Инна налила в воду немного жидкого мыла из флакончика, который принесла на днях, потом подошла к двери и плотно закрыла ее. Я знал, что будет сейчас происходить. Когда меня вывели из медикаментозной комы, я начал худо-бедно сам себя обслуживать, промокать тело влажными салфетками, следить за гигиеной, умывать глаза, а когда сняли шину с зубов – то аккуратно чистить зубы пусть и без пасты и даже умудрился кое-как побриться, пока мне не затянули лицо повязкой. Но мне нравился ежедневный ритуал, который проводила Инна – обтирание мокрой губкой. Что особенно радовало: обтирание не только рук и ног. Обычно она занималась этим сразу, как приходила, и в палату мог зайти кто угодно – от мамы до Юрия Сергеевича на вечернем обходе, но я взглянул на часы – было 22.30.
– А как ты смогла договориться так поздно прийти? – удивился я.

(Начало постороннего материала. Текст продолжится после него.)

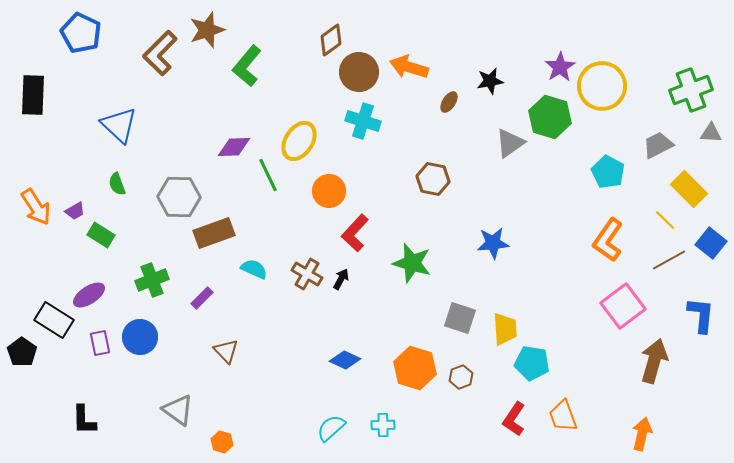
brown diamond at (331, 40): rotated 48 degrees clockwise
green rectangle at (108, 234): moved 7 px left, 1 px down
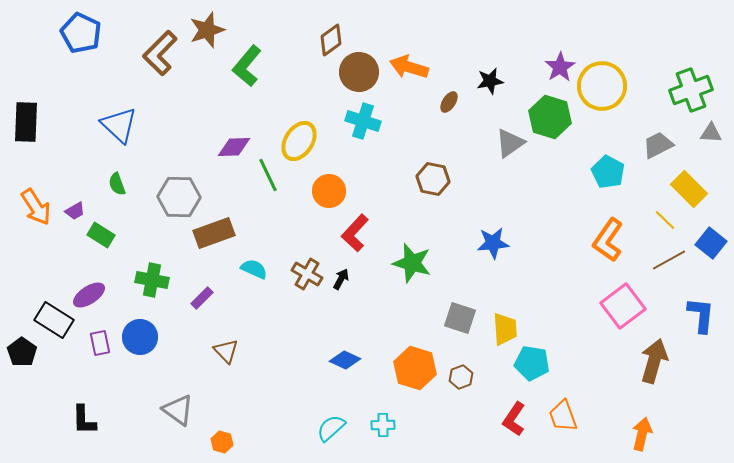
black rectangle at (33, 95): moved 7 px left, 27 px down
green cross at (152, 280): rotated 32 degrees clockwise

– Люба помогла, – Инна подмигнула. Наконец, мне стало понятно, почему Люба так спешила уйти из палаты. – На самом деле, я давно пришла, просто не показывалась докторам и медсестрам, сидела у Аллы.

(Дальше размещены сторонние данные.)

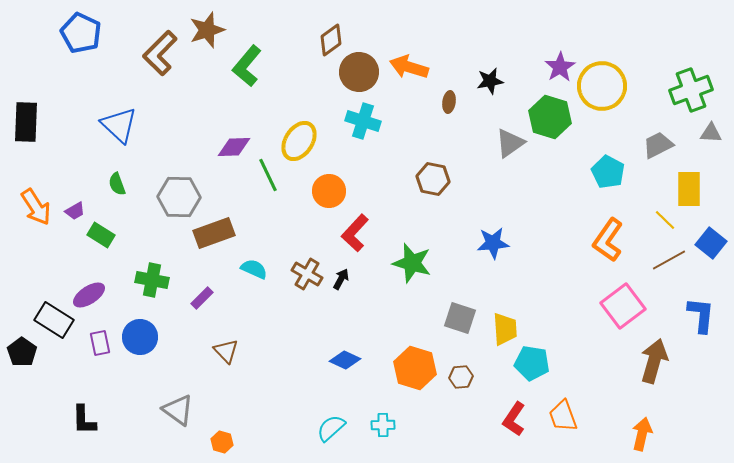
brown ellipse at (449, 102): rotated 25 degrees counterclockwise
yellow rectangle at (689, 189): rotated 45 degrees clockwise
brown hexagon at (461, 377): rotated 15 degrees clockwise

Мне стало обидно от ее слов: «Давно пришла и не зашла ко мне». Но я не показал виду, в любом случае я был рад, что сейчас Инна была со мной. Вдруг она выключила свет, я удивился: раньше она так не делала.
– Чтобы не привлекать внимания, – пояснила Инна и во мраке медленно пошла ко мне. За окном не было фонарей, солнце уже село, а мои глаза еще не успели привыкнуть к темноте, поэтому я различал лишь ее светло-голубое платье и темный силуэт тела. В какой-то неуловимый миг платье скользнуло вниз, и Инна для меня исчезла на долю секунды, я лишь смотрел на голубую «лужицу» ткани на полу, постепенно скрывающуюся за приближающейся худенькой фигурой. Подойдя, Инна прикоснулась большим пальцем к моим губам, я рассматривал ее, все лучше различая детали: сначала мне показалось, что она полностью обнажена, но потом я заметил контрастные кружева на телесном белье. Я притянул ее для поцелуя, осторожного, нежного. Инна гладила мою шею, запускала руку в волосы, целовала губы, щеки, которые были в повязке, плечи. Она взяла мою левую руку и поцеловала ладонь, это действие произвело самый неожиданный эффект: разряд тока прошел сквозь тело, наполняя возбуждением каждый уголок, я застонал от удовольствия и закрыл глаза.
Я слышал, как Инна взяла мыльную губку, как стекала с нее вода, потом я почувствовал прохладу на твердом члене. Она мыла и одновременно ласкала меня сначала руками, потом, ополоснув мыло, прикоснулась губами. После чего мы занялись любовью. Я был максимально скован – загипсованная грудь и нога – поэтому Инна полностью взяла инициативу на себя, доводя ласками меня до исступления.
Мы заснули за полночь, крепко прижавшись друг к другу. Мне снилось, будто на меня направлены миллионы видеокамер, но я не замечаю ни одной. Мы бежим с Инной навстречу бескрайнему океану, светит Луна, у самой кромки воды я целую свою любимую. Вдруг она начинает что-то говорить мне, но я не могу разобрать слов, Инна кричит, пытается что-то сказать, все тщетно. Откуда-то издалека появляется отец Маши, он забирает Инну от меня, сажает в машину, она вырывается, я дерусь за нее, а он твердит: «Это шизофрения, у нее бывают приступы». Наконец, я разбираю слова Инны: «Даня, он лжет, спасайся! Найди меня».8 Все исчезает, появляется лицо Маши: «Это – твоя карма, так тебе и надо, предатель».